## Set of tasks
**A)** In the article on bad schema design, which column does the author say can be the only possible key of the order table?
**B)** Pick up the article on bad schema design immediately after its final sentence and carry its argument forward.

## Extract to read
The Logic of Failure
Programmers who rationalize their decision-making logic can create suicidal situations for
databases
by Joe Celko
Appendix
Sometimes a schema design is so bad that the data can never be reliable.
The following DDL is actual code which was posted by "Jason" on the SQL Server newsgroup in January. This
isn't something I made up to use as an example.
The problem is the usual "Orders and Order details" tables common in almost every business. Jason assures
us that "I removed some of the fields [sic] within the Order_T table to simplify things," so
we can assume the actual tables are even worse. He used a SQL Server utility program to dump the DDL
script, which doesn't use a uniform set of rules for formatting the code, so I have taken the liberty of
cleaning it up a bit:
CREATE TABLE dbo.Order_T
(OrderID INTEGER IDENTITY(3000000,1) NOT NULL,
ShipToID INTEGER NULL,
ShipToName VARCHAR(30) NULL,
ShipFirstName VARCHAR(14) NULL,
ShipLastName VARCHAR(15) NULL,
BillingFirstName VARCHAR(14) NULL,
BillingLastName VARCHAR(15) NULL,
PaymentType VARCHAR(20) NULL,
OrderTotal SMALLMONEY NULL,
OrderDate SMALLDATETIME NULL,
OrderStatus VARCHAR(50) NULL,
OrderTaxTotal SMALLMONEY NULL,
OrderShippingTotal SMALLMONEY NULL,
OrderSubTotal SMALLMONEY NULL,
UserID INTEGER NULL,
ShippingMethodID INTEGER NULL,
ShippingMethod VARCHAR(50) NULL,
CouponCode VARCHAR(50) NULL,
GiftCertificateCode VARCHAR(50) NULL,
OrderType VARCHAR(20) NULL);
CREATE TABLE dbo.Order_Detail_T
(OrderDetailID INTEGER IDENTITY(100000,1) NOT NULL,
OrderID INTEGER NOT NULL,
ProductDetailID INTEGER NULL,
ProductName VARCHAR(50) NULL,
ProductDescription VARCHAR(1000) NULL,
ExtraDescription VARCHAR(4000) NULL,
ProductParentSKU VARCHAR(50) NULL,
ProductFullSKU VARCHAR(50) NULL,
ProductStyle VARCHAR(20) NULL,
ProductColOR VARCHAR(20) NULL,
ProductSize VARCHAR(20) NULL,
ProductType VARCHAR(20) NULL,
ProductPrice SMALLMONEY NULL,
ProductTax SMALLMONEY NULL,
ProductShipping SMALLMONEY NULL,
ProductQuantity SMALLINTEGER NULL,
GiftBox TINYINTEGER NULL,
GiftCertificateID INTEGER NULL,
OrderDetailStatusID INTEGER NULL,
OrderReceipt VARCHAR(10) NULL,
OrderInitials VARCHAR(3) NULL,
QuantityAllocated SMALLINTEGER NULL,
Notes VARCHAR(255) NULL);
- Simply looking at the text, you can see that all of the columns are
NULL-able. No key
was declared, but it can only be the OrderID. If you're not familiar with SQL Server, the
IDENTITY "column" being used as a primary key is a nonrelational, proprietary autonumbering
property. Every time you hit a send key to execute an INSERT INTO statement, you will get a
new Order with incomplete data in it.

## Provided information

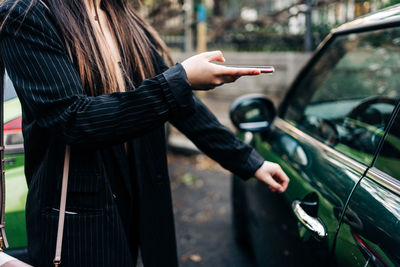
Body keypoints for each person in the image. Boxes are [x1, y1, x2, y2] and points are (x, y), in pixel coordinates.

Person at [0, 0, 289, 266]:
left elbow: (181, 106)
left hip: (139, 196)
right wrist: (181, 79)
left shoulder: (121, 15)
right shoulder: (26, 15)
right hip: (80, 217)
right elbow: (72, 119)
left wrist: (251, 161)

## Numbered answers
**A)** OrderID

**B)**
- The data types
SMALLDATETIME, SMALLMONEY, and TINYINT are
proprietary data types. While SMALLINT is part of Standard SQL, it's not available in all
products. Getting outside data into the table is now harder than it should have been.
- The columns (
ShipToID, ShipToName, ShipFirstName,
ShipLastName) have no business in this table. They belong in a Customers table
and the only the shipto_id should be in the Order, referencing the
Customers. With the name (and presumably address data which was dropped for the posting) in
this table, the chances of getting the customer's name consistent from Order to Order is almost
nonexistent.
The usual fix for this problem is to buy an address-scrubbing package. The operational time and
costs for these products is not inconsiderable.
Also, what's the logical difference between the ShipToName and the combination
(ShipFirstName, ShipLastName)? It looks like one of these is
redundant. But there's also a physical difference; the length of ShipToName is
VARCHAR(30), while the combined length of (ShipFirstName,
ShipLastName) is 29 Characters.
The United States Postal Service has standards for address labels that use 35 Characters per
line to fit the data onto a standard width 3.5 inch printing area. That means that if this
company buys a mailing list from an outside provider that follows these rules (i.e. any company
in the mailing list business), data truncation will result.
- The same objections made in point 3 apply to the (
BillingFirstName,
BillingLastName) and other dropped columns in this subset. But there's more. Most of the
time, the ship_to and the bill_to parties are the same. The exceptions are
usually companies with many branches and one central accounts payable department.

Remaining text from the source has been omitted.